Edward Hugh has a lively and enjoyable Facebook community where he publishes frequent breaking news economics links and short updates. If you would like to receive these updates on a regular basis and join the debate please invite Edward as a friend by clicking the Facebook link at the top of the right sidebar.

Monday, November 21, 2005

The FT on the Dollar and the US Deficit

Brad Setser points us to a lead article in the FT argues dollar strength (v. Europe and Japan) can be sustained for several more years. Brad, of course, is rather critical of the piece, while I think it argues exactly the view I have been putting forward for some time now.(Incidentally I don't think it is quite right to say that "the FT is no longer worried", better put, the FT is facing up to reality, a reality that Brad doesn't like, and that worries both me and the FT in the long term).

For a currency that most experts predicted would fall this year, the dollar is in remarkably good shape. This week the US currency hit two-year highs against both the euro and sterling....

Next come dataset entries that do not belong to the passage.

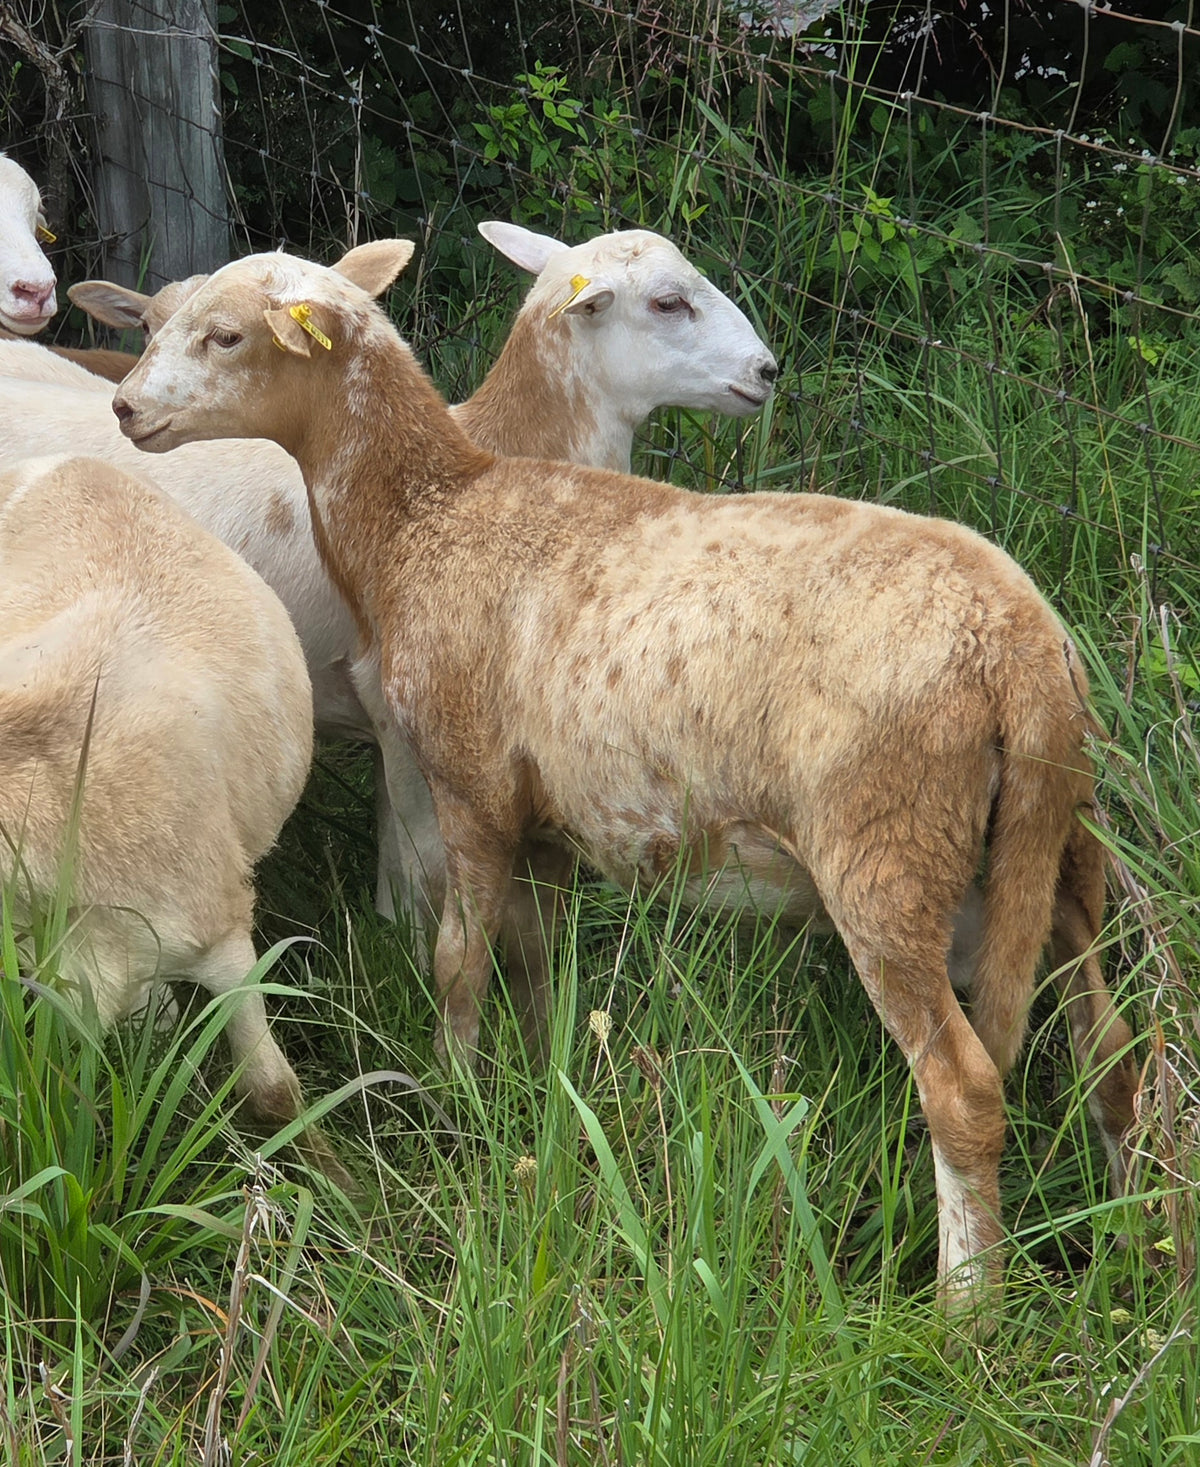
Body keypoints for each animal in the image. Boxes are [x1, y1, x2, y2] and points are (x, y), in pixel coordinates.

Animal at [111, 242, 1139, 1311]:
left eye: (225, 336)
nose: (125, 409)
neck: (427, 515)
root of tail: (1020, 648)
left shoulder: (471, 787)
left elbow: (457, 958)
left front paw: (454, 1098)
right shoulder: (548, 820)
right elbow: (538, 958)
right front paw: (537, 1085)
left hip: (888, 849)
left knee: (966, 1090)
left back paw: (963, 1313)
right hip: (1058, 847)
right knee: (1111, 1054)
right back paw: (1141, 1245)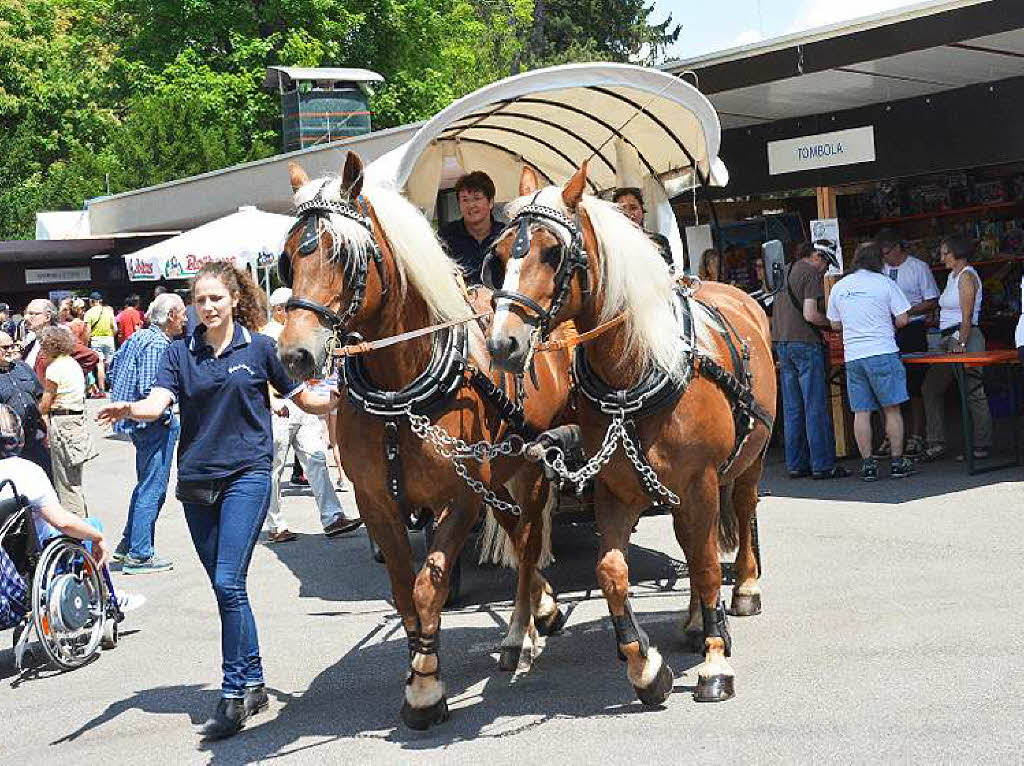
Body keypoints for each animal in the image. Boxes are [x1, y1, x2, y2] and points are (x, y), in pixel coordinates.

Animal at [276, 151, 573, 729]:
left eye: (345, 257)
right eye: (287, 259)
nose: (294, 355)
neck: (401, 392)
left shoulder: (456, 498)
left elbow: (428, 584)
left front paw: (426, 688)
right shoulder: (377, 502)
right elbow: (401, 589)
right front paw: (418, 662)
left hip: (530, 464)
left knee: (528, 541)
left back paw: (521, 631)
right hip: (497, 473)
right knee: (516, 532)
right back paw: (539, 611)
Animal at [483, 164, 770, 708]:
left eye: (552, 253)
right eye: (500, 254)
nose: (501, 343)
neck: (634, 372)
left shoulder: (701, 483)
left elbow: (706, 567)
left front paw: (715, 663)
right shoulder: (615, 488)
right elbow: (612, 573)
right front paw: (644, 666)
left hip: (749, 461)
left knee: (740, 514)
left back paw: (742, 591)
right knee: (690, 543)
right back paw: (696, 620)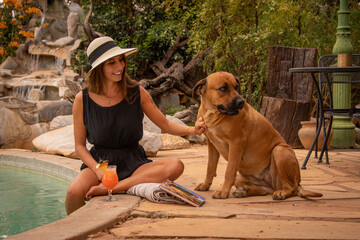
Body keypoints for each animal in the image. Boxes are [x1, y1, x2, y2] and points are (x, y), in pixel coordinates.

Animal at [193, 72, 322, 200]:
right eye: (223, 88)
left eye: (236, 87)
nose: (241, 102)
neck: (212, 113)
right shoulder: (212, 145)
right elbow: (210, 168)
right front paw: (205, 185)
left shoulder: (236, 143)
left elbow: (228, 172)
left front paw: (223, 191)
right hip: (241, 178)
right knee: (265, 191)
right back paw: (244, 191)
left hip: (279, 150)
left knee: (291, 188)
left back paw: (282, 193)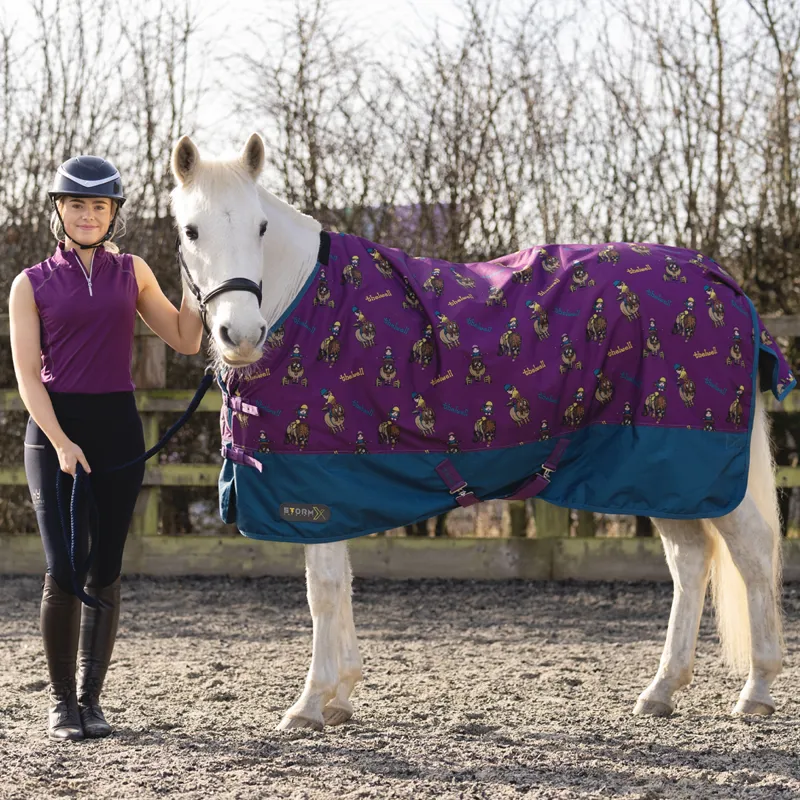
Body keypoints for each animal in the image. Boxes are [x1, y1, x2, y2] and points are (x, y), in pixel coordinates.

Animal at [169, 133, 790, 731]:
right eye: (191, 230)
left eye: (260, 227)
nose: (241, 334)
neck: (308, 305)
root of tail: (720, 281)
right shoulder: (335, 490)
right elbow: (340, 585)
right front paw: (341, 695)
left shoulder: (315, 491)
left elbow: (321, 592)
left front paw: (309, 704)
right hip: (658, 474)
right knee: (690, 561)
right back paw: (661, 690)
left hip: (698, 468)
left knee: (753, 552)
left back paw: (757, 690)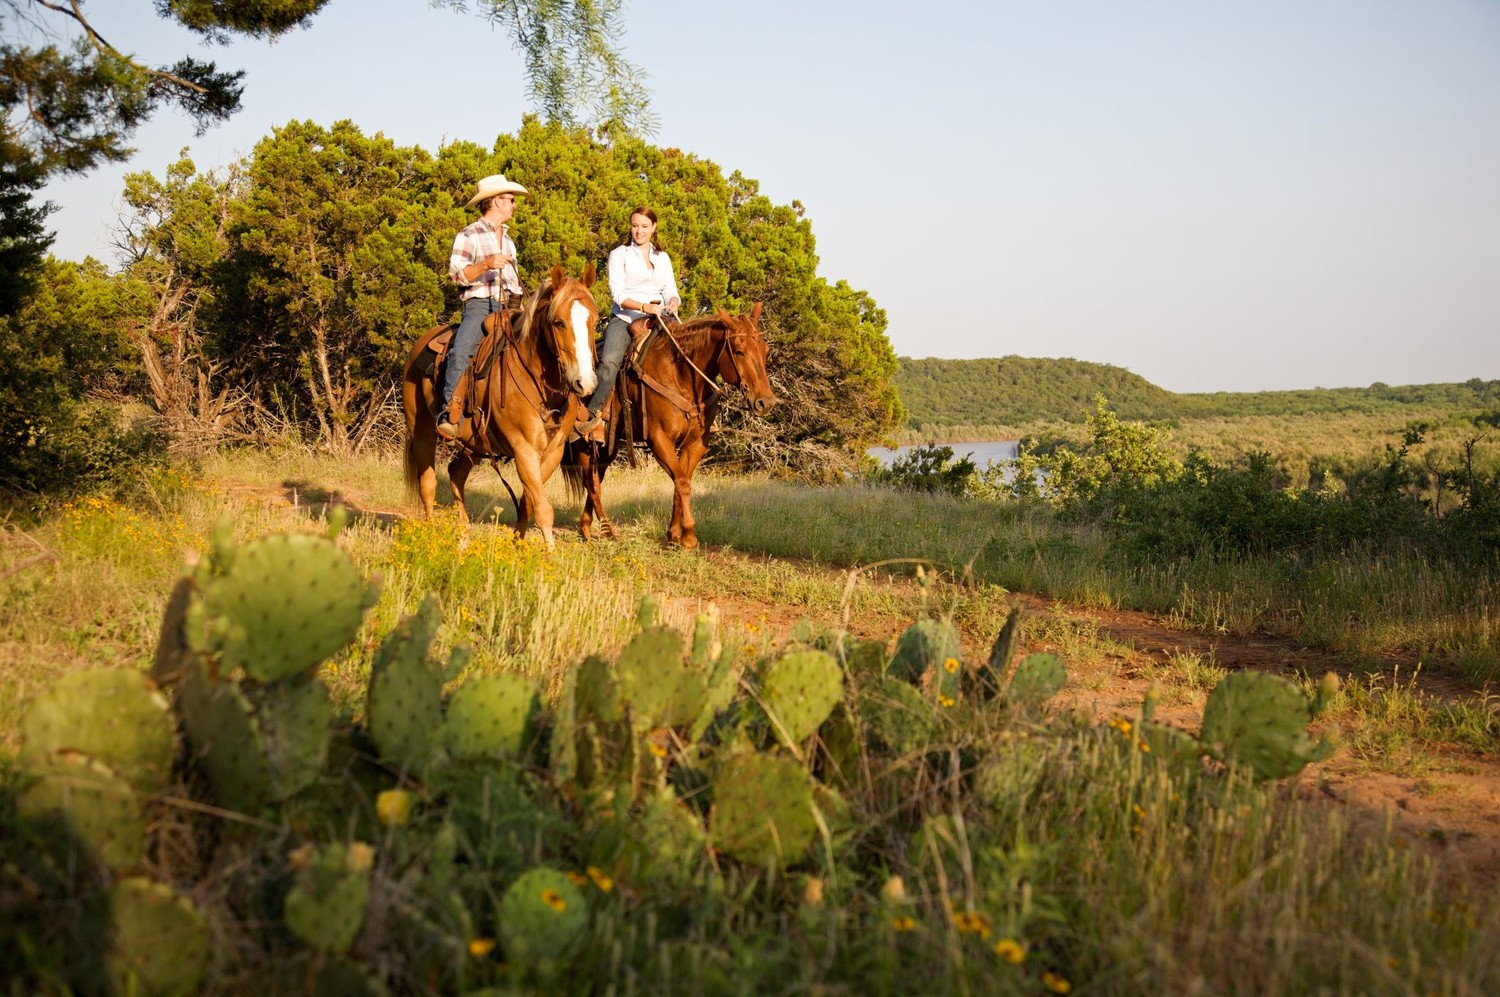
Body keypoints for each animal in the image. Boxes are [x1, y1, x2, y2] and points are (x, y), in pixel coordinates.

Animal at [411, 262, 603, 545]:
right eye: (558, 322)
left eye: (594, 320)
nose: (584, 383)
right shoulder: (523, 449)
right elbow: (543, 509)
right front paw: (549, 554)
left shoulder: (553, 452)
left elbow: (528, 503)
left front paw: (518, 546)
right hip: (422, 431)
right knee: (427, 483)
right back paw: (429, 538)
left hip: (473, 444)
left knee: (456, 473)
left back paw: (463, 538)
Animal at [561, 302, 774, 548]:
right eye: (739, 351)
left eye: (765, 350)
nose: (765, 402)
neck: (682, 375)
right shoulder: (659, 439)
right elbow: (681, 482)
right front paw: (689, 536)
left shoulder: (695, 444)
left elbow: (682, 482)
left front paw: (673, 534)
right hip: (583, 443)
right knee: (592, 483)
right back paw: (607, 531)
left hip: (607, 446)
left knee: (596, 478)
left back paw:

Until March this year, the focus was on the current account deficit, and the dollar steadily declined against those of its trading partners with floating exchange rates, notably the euro and sterling. But since spring the focus has shifted to the interest rate story, with the dollar rising against these two currencies and the Japanese yen....

Movements in short-term interest rates alone cannot explain large shifts in currencies. However, since the start of the year, the long-term interest rate differential has also moved in the US's favour, across the entire yield curve and against all its peers. This largely reflects better news on economic growth in the US than elsewhere......

None of this means that the dollar can forever escape the consequences of the current account deficit. The deficit is not sustainable in the long run, it will eventually narrow and this will require further overall depreciation of the dollar.

But a long-term requirement does not make a certain short-term bet. The current account dynamic may not bite for several years yet. In the meanwhile, there is nothing to prevent the dollar enjoying lengthy periods of strength.

I couldn't have put it better myself :).